The Argand Diagram is a powerful tool used to visualize complex numbers. Imagine it like a coordinate plane, where each complex number gets its own unique spot. This diagram helps us understand the location of complex numbers as points in the plane.

In the Argand diagram:

• The horizontal axis represents the real part of the complex number.
• The vertical axis represents the imaginary part.

For our exercise, point \( O \) is the origin, representing the complex number \( 0 + i0 \). Point \( P \) represents the complex number \( z = x + iy \). Point \( Q \) represents \( z + iz \) which simplifies to \( (x-y) + i(x+y) \). This shows how the imaginary part and real part combine to give a new location on the diagram. These geometric representations help us see transformations and combinations of complex numbers.

Vector Representation is like giving directions between points on a map. In mathematics, it helps us understand points as arrow-like structures with direction and magnitude.

In the given exercise, we have:

• Vector \( \overrightarrow{OP} \), going from the origin \( O \) to point \( P \), represented as \( x + iy \).
• Vector \( \overrightarrow{PQ} \), which connects points \( P \) and \( Q \). It is represented as \( -y + ix \), obtained by the difference of points \( Q \) and \( P \).

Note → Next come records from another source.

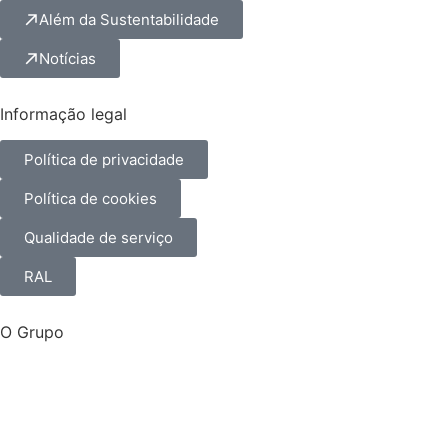
Além da Sustentabilidade
Notícias
Informação legal
Política de privacidade
Política de cookies
Qualidade de serviço
RAL
O Grupo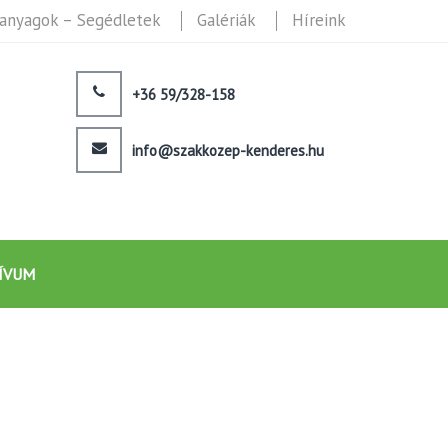
anyagok – Segédletek
Galériák
Híreink
+36 59/328-158
info@szakkozep-kenderes.hu
ÍVUM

These vector representations allow us to apply linear algebra techniques, such as the dot product, to calculate angles or check perpendicularity between vectors. They transform abstract positions on the Argand diagram into understandable, relatable line segments.

The Dot Product is a mathematical operation that multiplies two vectors and gives a scalar result. It is a fundamental tool in vector calculus and helps to determine the angle between two vectors.

The dot product of two vectors \( \overrightarrow{a} \) and \( \overrightarrow{b} \) is calculated by:\[\overrightarrow{a} \cdot \overrightarrow{b} = a_1b_1 + a_2b_2\]Where \( a_1, a_2 \) and \( b_1, b_2 \) are components of the vectors. In the exercise, we have:

• \( \overrightarrow{OP} \) with components \( x \) and \( y \).
• \( \overrightarrow{PQ} \) with components \( -y \) and \( x \).

The dot product is computed as \(-xy + xy = 0\), indicating that the vectors are perpendicular. This result is pivotal in determining the exact angle between the vectors.

Calculating the angle between vectors is very useful in understanding their relationship. When performing angle calculation, particularly between vectors in the Argand diagram, we often rely on the dot product.

If the dot product of two vectors is zero, it means they are perpendicular to each other. This is because:\[\cos(\theta) = \frac{\overrightarrow{a} \cdot \overrightarrow{b}}{\|\overrightarrow{a}\| \|\overrightarrow{b}\|}\]where \( \theta \) is the angle between them.

In the exercise, because the dot product of \( \overrightarrow{OP} \) and \( \overrightarrow{PQ} \) equals zero, the angle \( \angle OPQ \) is \( \frac{\pi}{2} \) radians, or 90 degrees. This demonstrates a perfect right angle, proving the perpendicular nature of the vectors on the Argand diagram.